SHORT TASK =
In everything from the start of the records down to the line containing "export const myFeature", swap "definition" for "params" and write those lines out again with nothing else changed. Leave out the pictures.

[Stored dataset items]
>> start

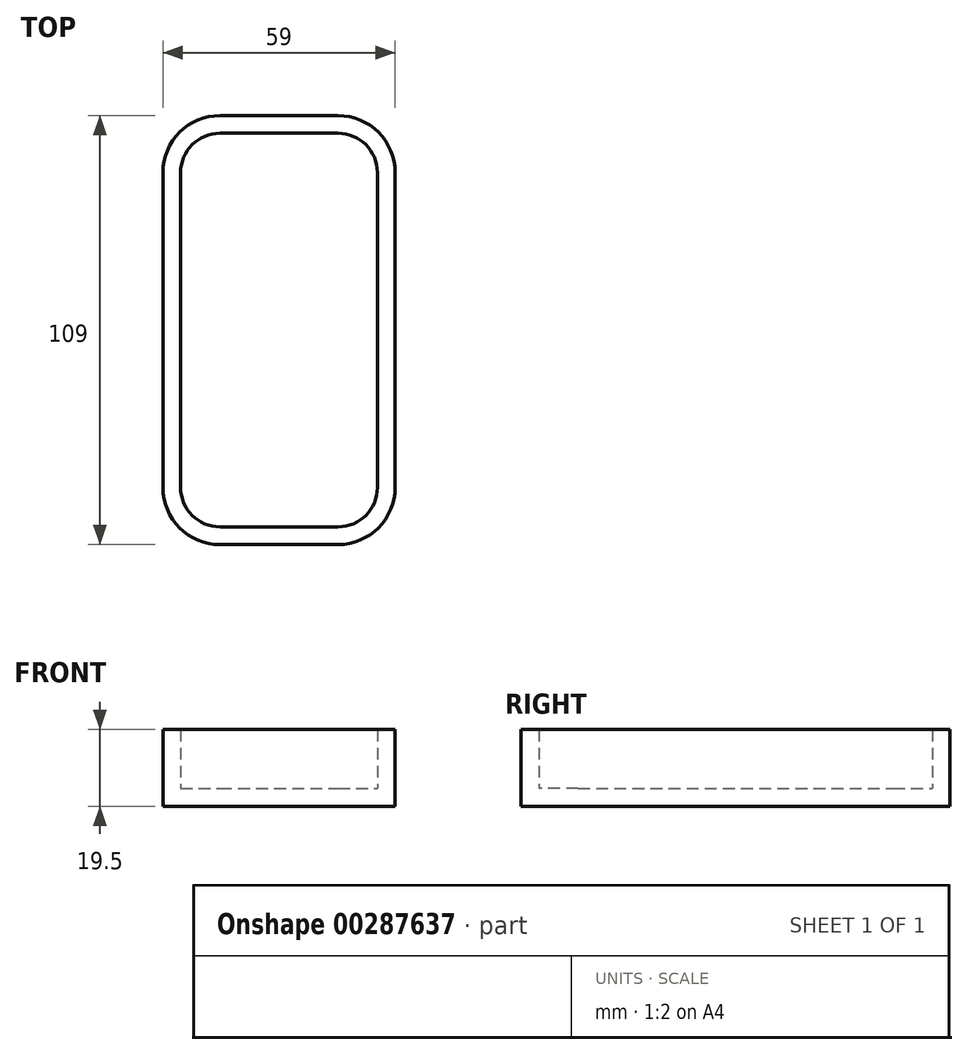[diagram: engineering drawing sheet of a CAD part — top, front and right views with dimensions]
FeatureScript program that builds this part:
annotation { "Feature Type Name" : "Feature", "Feature Type Description" : "" }
export const myFeature = defineFeature(function(context is Context, id is Id, definition is map)
    precondition{}
    {
        {
            var Q0;
            Q0=qCreatedBy(makeId("Top.planeOp"),FACE);
            var sketch = newSketch(context, id + "F0", { "sketchPlane" : qUnion([Q0])});
            skLineSegment(sketch, "E0.bottom", {"start": v(0, 0) * mm, "end": v(50, 0) * mm});
            skLineSegment(sketch, "E0.top", {"start": v(0, 100) * mm, "end": v(50, 100) * mm});
            skLineSegment(sketch, "E0.left", {"start": v(0, 0) * mm, "end": v(0, 100) * mm});
            skLineSegment(sketch, "E0.right", {"start": v(50, 0) * mm, "end": v(50, 100) * mm});
            skSolve(sketch);
        }
        {
            var Q0;
            Q0=makeQuery(id+"F0.imprint","IMPRINT",FACE,{"disambiguationData":[TD([[makeQuery(id+"F0.imprint","IMPRINT",EDGE,{"derivedFrom":sQuery(id+"F0.wireOp",EDGE,"E0.bottom")}),1.0]])]});
            extrude(context, id + "F1", {"entities" : qUnion([Q0]), "depth" : 15 * mm});
        }
        {
            var Q0;
            Q0=makeQuery(id+"F1.opExtrude","SWEPT_EDGE",EDGE,{"disambiguationData":[OSD([sQuery(id+"F0.wireOp",EDGE,"E0.bottom"),sQuery(id+"F0.wireOp",EDGE,"E0.left")])]});
            var Q1;
            Q1=makeQuery(id+"F1.opExtrude","SWEPT_EDGE",EDGE,{"disambiguationData":[OSD([sQuery(id+"F0.wireOp",EDGE,"E0.bottom"),sQuery(id+"F0.wireOp",EDGE,"E0.right")])]});
            var Q2;
            Q2=makeQuery(id+"F1.opExtrude","SWEPT_EDGE",EDGE,{"disambiguationData":[OSD([sQuery(id+"F0.wireOp",EDGE,"E0.top"),sQuery(id+"F0.wireOp",EDGE,"E0.right")])]});
            var Q3;
            Q3=makeQuery(id+"F1.opExtrude","SWEPT_EDGE",EDGE,{"disambiguationData":[OSD([sQuery(id+"F0.wireOp",EDGE,"E0.top"),sQuery(id+"F0.wireOp",EDGE,"E0.left")])]});
            fillet(context, id + "F2", {"entities" : qUnion([Q0, Q1, Q2, Q3]), "radius" : 10 * mm, "tangentPropagation" : true, "allowEdgeOverflow" : false});
        }
        {
            var Q0;
            Q0=makeQuery(id+"F1.opExtrude","CAP_FACE",FACE,{"disambiguationData":[OSD([sQuery(id+"F0.wireOp",EDGE,"E0.bottom"),sQuery(id+"F0.wireOp",EDGE,"E0.top"),sQuery(id+"F0.wireOp",EDGE,"E0.left"),sQuery(id+"F0.wireOp",EDGE,"E0.right")])],"isStart":false});
            shell(context, id + "F3", {"entities" : qUnion([Q0]), "thickness" : 4.5 * mm, "oppositeDirection" : true});
        }
    });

>> end

WRITTEN RESPONSE =
[diagram: engineering drawing sheet of a CAD part — top, front and right views with dimensions]
FeatureScript program that builds this part:
annotation { "Feature Type Name" : "Feature", "Feature Type Description" : "" }
export const myFeature = defineFeature(function(context is Context, id is Id, params is map)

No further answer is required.